Understanding these differences can help you determine which type of loan is best suited for your financial situation

Your monthly costs should not exceed 29% of your gross monthly income for a FHA Loan. Total housing costs often lumped together are referred to as PITI.

P = Principal

I = Interest

T = Taxes

I = Insurance

Examples:

Monthly Income x .29 = Maximum PITI
$3,000 x .29 = $870 Maximum PITI

Your total monthly costs, or debt to income (DTI) adding PITI and long-term debt like car loans or credit cards, should not exceed 41% of your gross monthly income.

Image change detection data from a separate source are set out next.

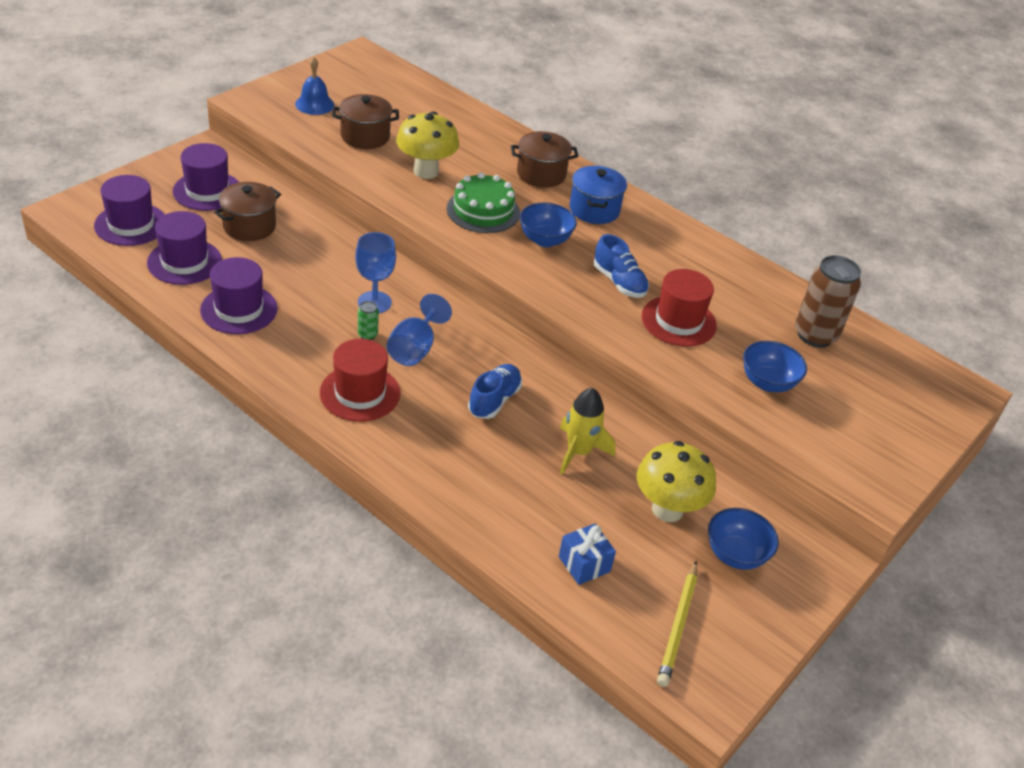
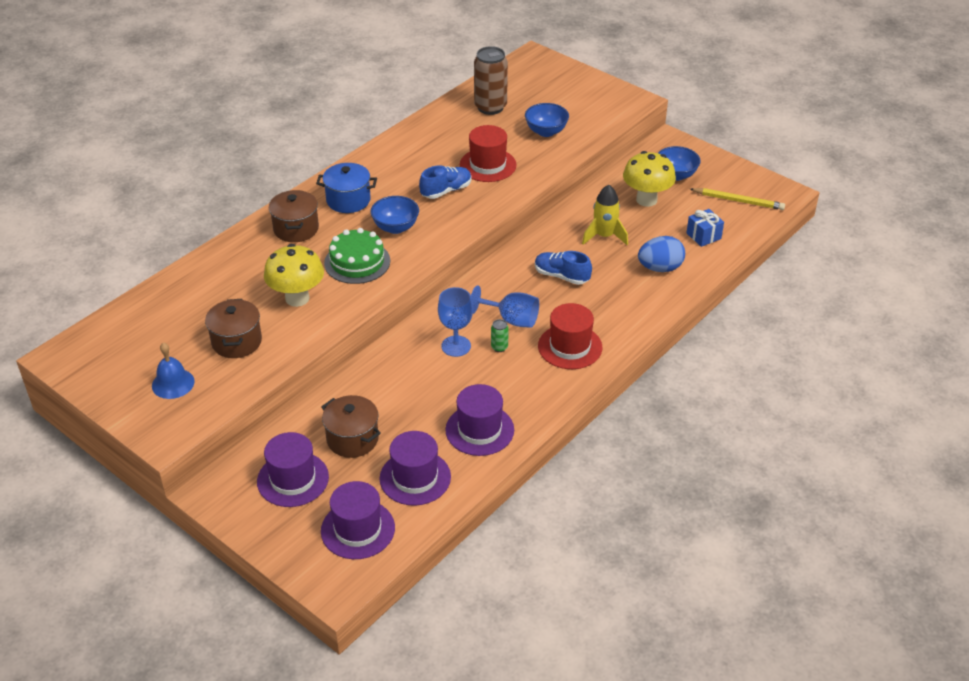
camera: 85 degrees left, 0 degrees up
none -> blue egg [638,236,685,272]

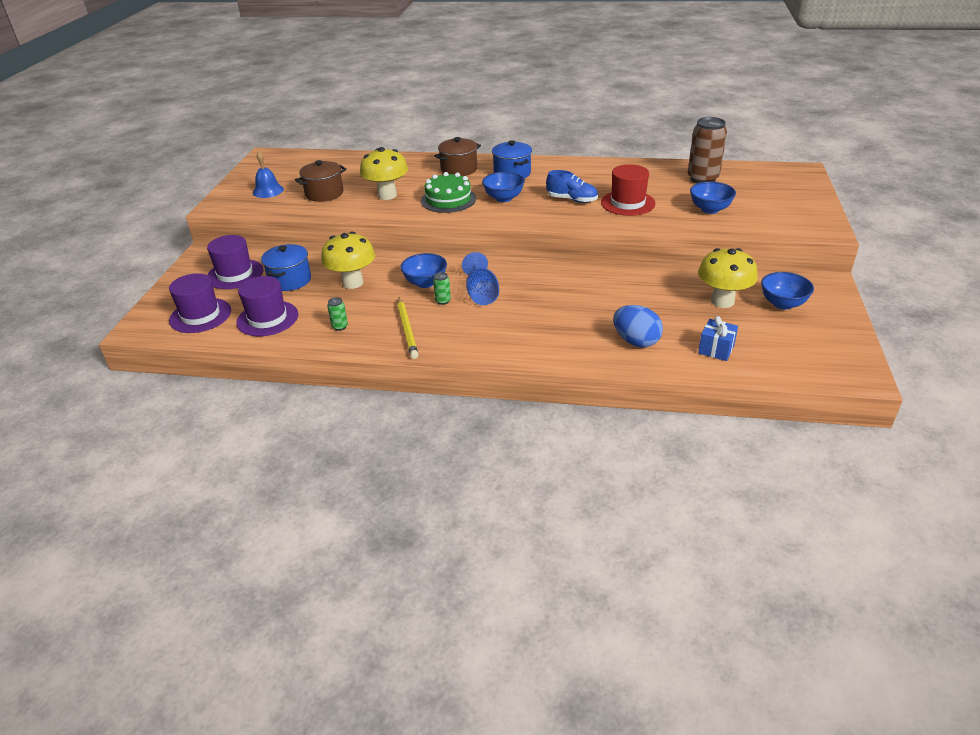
camera: 60 degrees right, 5 degrees down
brown pot [321,395,381,458] -> blue pot [261,244,311,291]
blue goblet [438,287,473,357] -> blue bowl [401,253,447,288]
purple hat [445,384,514,456] -> green can [327,297,348,331]
blue shoe [535,251,592,285] -> none
red hat [538,303,602,369] -> none
yellow rocket [582,185,628,245] -> none
yellow pencil [690,188,785,210] -> yellow pencil moved to [397,298,419,359]
none -> yellow mushroom [321,232,375,289]

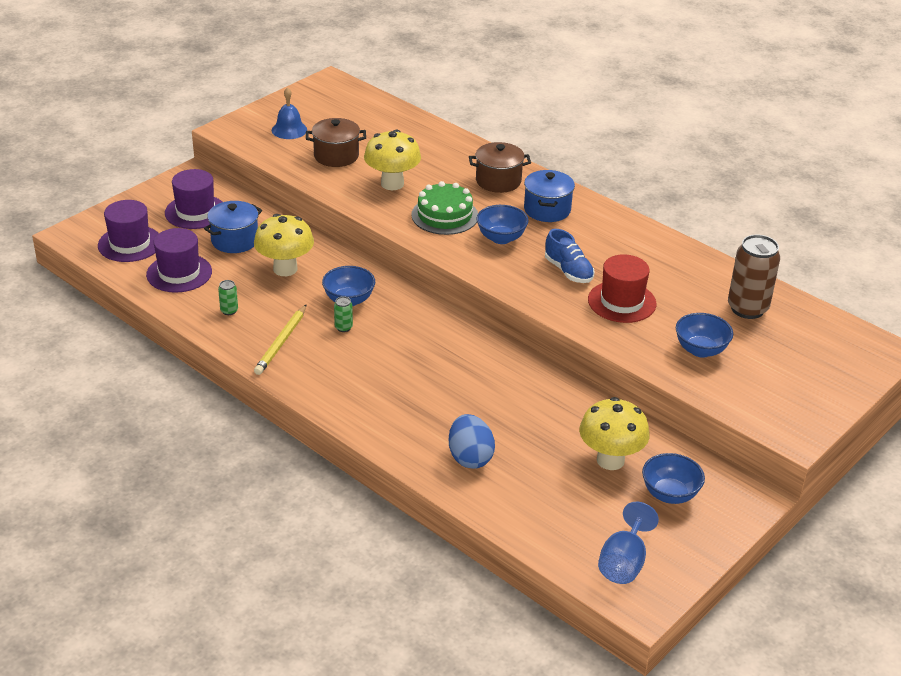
camera: 30 degrees right, 0 degrees up
blue goblet [462,252,499,305] -> blue goblet moved to [598,502,659,584]
blue gift [698,316,738,361] -> none

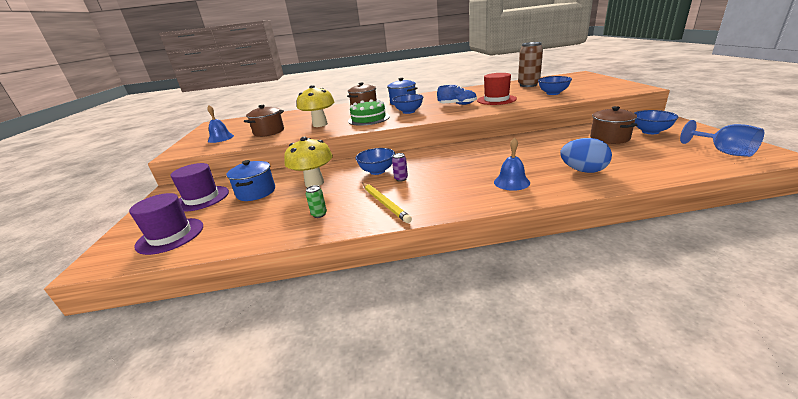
camera: 45 degrees left, 10 degrees down
purple hat [146,228,212,293] -> none
green can [334,296,353,332] -> purple can [392,153,408,182]
yellow mushroom [579,397,650,470] -> brown pot [590,106,637,144]
none -> blue bell [494,137,530,191]

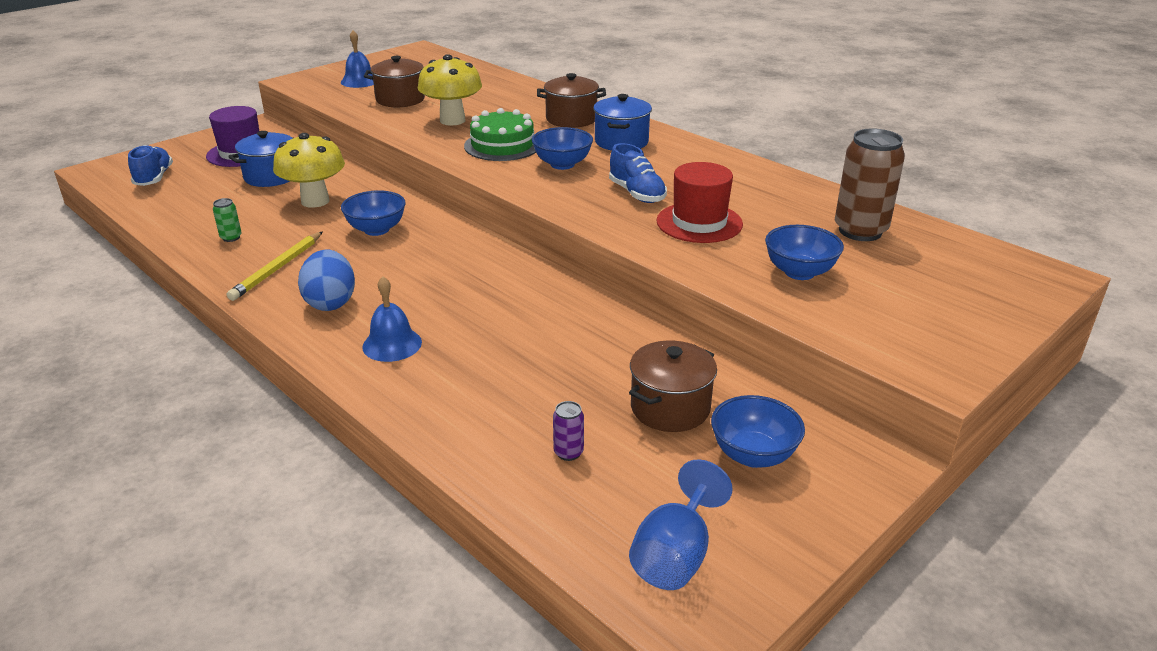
camera: 50 degrees right, 5 degrees up
purple hat [129,193,203,255] -> blue shoe [128,145,173,186]
purple can [392,153,408,182] -> purple can moved to [553,401,584,461]
blue egg [560,138,612,173] -> blue egg moved to [298,249,355,311]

Monthly Income x .41 = Maximum Total Monthly Costs
$3,000 x .41 = $1230
$1,230 total - $870 PITI = $360 Allowed for Monthly Long Term Debt

FHA Loan ratios are more lenient than a typical conventional loan.

Yes, generally a bankruptcy won't preclude a borrower from obtaining a FHA Loan. Ideally, a borrower should have re-established their credit. Here are the key points to consider:

  1. Re-establishing Credit: The borrower should have re-established their credit with at least two credit accounts, such as a car loan or credit card.
  2. Waiting Period:
    • For Chapter 7 bankruptcy, the borrower should wait two years from the discharge date.
    • For Chapter 13 bankruptcy, the borrower should have a minimum of one year of repayment and must seek court permission.
  3. Post-Bankruptcy Credit Issues: The borrower should not have any new credit issues like late payments, collections, or credit charge-offs since the bankruptcy.
  4. Special Exceptions: Exceptions can be made for borrowers who have faced extenuating circumstances, such as high medical bills due to a serious medical condition, which led to bankruptcy.

These guidelines ensure that borrowers have taken steps to improve their financial situation and demonstrate reliability, making it possible to qualify for an FHA loan even after bankruptcy.